The Tree Clock Data Structure

12 Oct 2022 - Umang Mathur, Assistant Professor, School of Computing

The Tree Clock Data Structure

Abstract

Many applications in distributed and concurrent computing crucially rely on logical timestamping. This involves assigning timestamps to different events in the execution of a system so that the ordering induced on the assigned timestamps is isomorphic to the underlying causal ordering on events in the execution. In other words, the timestamps of two events can be used to infer the causal ordering between them. The most popular data structure used in timestamping (i.e., assigning timestamps to all events) is the vector clock data structure, which stores an integer for each node/thread in a flat array. The two basic updates on vector clocks, namely join and copy, perform exactly k integer operations, where k is the number of threads/processes. In applications where timestamps need to be computed at every event, such vector clock updates can be a computational bottleneck, especially when k is large.

In this talk, I will describe tree clocks, a new data structure that replaces vector clocks for computing causal orderings in program executions.
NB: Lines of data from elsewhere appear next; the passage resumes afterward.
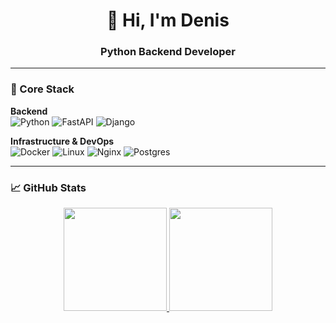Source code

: <h1 align="center">👋 Hi, I'm Denis</h1>
<h3 align="center">Python Backend Developer</h3>

---

### 🚀 Core Stack
**Backend**  
![Python](https://img.shields.io/badge/Python-3776AB?style=for-the-badge&logo=python&logoColor=white)
![FastAPI](https://img.shields.io/badge/FastAPI-009688?style=for-the-badge&logo=FastAPI&logoColor=white)
![Django](https://img.shields.io/badge/Django-000000?style=for-the-badge&logo=django&logoColor=white)

**Infrastructure & DevOps**  
![Docker](https://img.shields.io/badge/Docker-2496ED?style=for-the-badge&logo=docker&logoColor=white)
![Linux](https://img.shields.io/badge/Linux-FCC624?style=for-the-badge&logo=linux&logoColor=black)
![Nginx](https://img.shields.io/badge/Nginx-009639?style=for-the-badge&logo=nginx&logoColor=white)
![Postgres](https://img.shields.io/badge/PostgreSQL-316192?style=for-the-badge&logo=postgresql&logoColor=white)

---

### 📈 GitHub Stats
<p align="center">
  <a href="https://github.com/Zaxemy">
    <img height="165em" src="https://github-readme-stats.vercel.app/api?username=Zaxemy&show_icons=true&theme=dark&hide_border=true&include_all_commits=true&count_private=true" />
    <img height="165em" src="https://github-readme-stats.vercel.app/api/top-langs/?username=Zaxemy&layout=compact&theme=dark&hide_border=true&langs_count=8&hide=html,css" />
  </a>
</p>
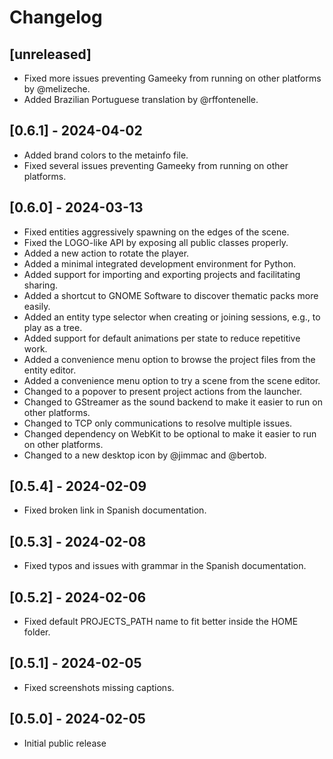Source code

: # Changelog

## [unreleased]

* Fixed more issues preventing Gameeky from running on other platforms by @melizeche.
* Added Brazilian Portuguese translation by @rffontenelle.

## [0.6.1] - 2024-04-02

* Added brand colors to the metainfo file.
* Fixed several issues preventing Gameeky from running on other platforms.

## [0.6.0] - 2024-03-13

* Fixed entities aggressively spawning on the edges of the scene.
* Fixed the LOGO-like API by exposing all public classes properly.
* Added a new action to rotate the player.
* Added a minimal integrated development environment for Python.
* Added support for importing and exporting projects and facilitating sharing.
* Added a shortcut to GNOME Software to discover thematic packs more easily.
* Added an entity type selector when creating or joining sessions, e.g., to play as a tree.
* Added support for default animations per state to reduce repetitive work.
* Added a convenience menu option to browse the project files from the entity editor.
* Added a convenience menu option to try a scene from the scene editor.
* Changed to a popover to present project actions from the launcher.
* Changed to GStreamer as the sound backend to make it easier to run on other platforms.
* Changed to TCP only communications to resolve multiple issues.
* Changed dependency on WebKit to be optional to make it easier to run on other platforms.
* Changed to a new desktop icon by @jimmac and @bertob.

## [0.5.4] - 2024-02-09

* Fixed broken link in Spanish documentation.

## [0.5.3] - 2024-02-08

* Fixed typos and issues with grammar in the Spanish documentation.

## [0.5.2] - 2024-02-06

* Fixed default PROJECTS_PATH name to fit better inside the HOME folder.

## [0.5.1] - 2024-02-05

* Fixed screenshots missing captions.

## [0.5.0] - 2024-02-05

* Initial public release
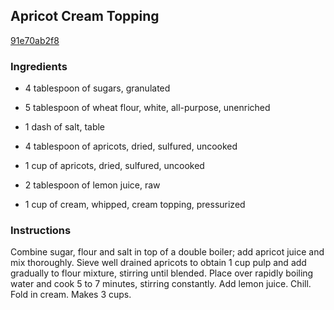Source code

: ## Apricot Cream Topping

[91e70ab2f8](https://recipeland.com/recipe/v/apricot-cream-topping-3305)

### Ingredients

 - 4 tablespoon of sugars, granulated

 - 5 tablespoon of wheat flour, white, all-purpose, unenriched

 - 1 dash of salt, table

 - 4 tablespoon of apricots, dried, sulfured, uncooked

 - 1 cup of apricots, dried, sulfured, uncooked

 - 2 tablespoon of lemon juice, raw

 - 1 cup of cream, whipped, cream topping, pressurized

### Instructions

Combine sugar, flour and salt in top of a double boiler; add apricot juice and mix thoroughly. Sieve well drained apricots to obtain 1 cup pulp and add gradually to flour mixture, stirring until blended. Place over rapidly boiling water and cook 5 to 7 minutes, stirring constantly. Add lemon juice. Chill. Fold in cream. Makes 3 cups.
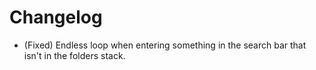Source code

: # Changelog
* (Fixed) Endless loop when entering something in the search bar that isn't in the folders stack.
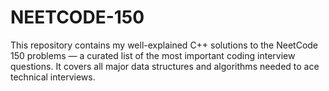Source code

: # NEETCODE-150
This repository contains my well-explained C++ solutions to the NeetCode 150 problems — a curated list of the most important coding interview questions. It covers all major data structures and algorithms needed to ace technical interviews.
Joining and copying tree clocks takes time that is roughly proportional to the number of entries being modified, and hence the two operations do not suffer the a-priori Θ(k) cost per application. I will then discuss an optimality result in the context of an application of my interest, namely data race detection. In shared memory multi-threaded programs synchronising over locks, the happens-before (HB) partial order on events in an execution is a classic partial order used to infer the presence of data races dynamically. For computing the HB partial order, tree clocks are optimal, in the sense that no other data structure can lead to smaller asymptotic running time. Finally, for the practically inclined, I will present empirical evidence that this data structure can significantly speed up applications such as data race detection, and for the theoretically inclined, I will discuss some future extensions and applications.

This is joint work with Andreas Pavlogiannis and Hunkar Can Tunc from Aarhus University, and Mahesh Viswanathan from University of Illinois at Urbana Champaign, and won a best paper award at ASPLOS’22.

Biodata

Umang Mathur is an Assistant Professor at the National University of Singapore; he received his PhD from the University of Illinois at Urbana Champaign and was an NTT Research Fellow at the Simons Institute for the Theory of Computing at Berkeley. His research broadly centres on developing techniques inspired from formal methods and logic for answering design, analysis and implementation questions in programming languages, software engineering and systems. He was a recipient of a Google PhD Fellowship, an ACM SIGSOFT Distinguished Paper Award at ESEC/FSE’18. Best Paper Award at ASPLOS’22 and was invited as a Young Researcher at the 8th Heidelberg Laureate Forum.

Umang is nervous about this talk, especially given the previous excellent colloquium by Seth Gilbert that has implicitly set very high expectations.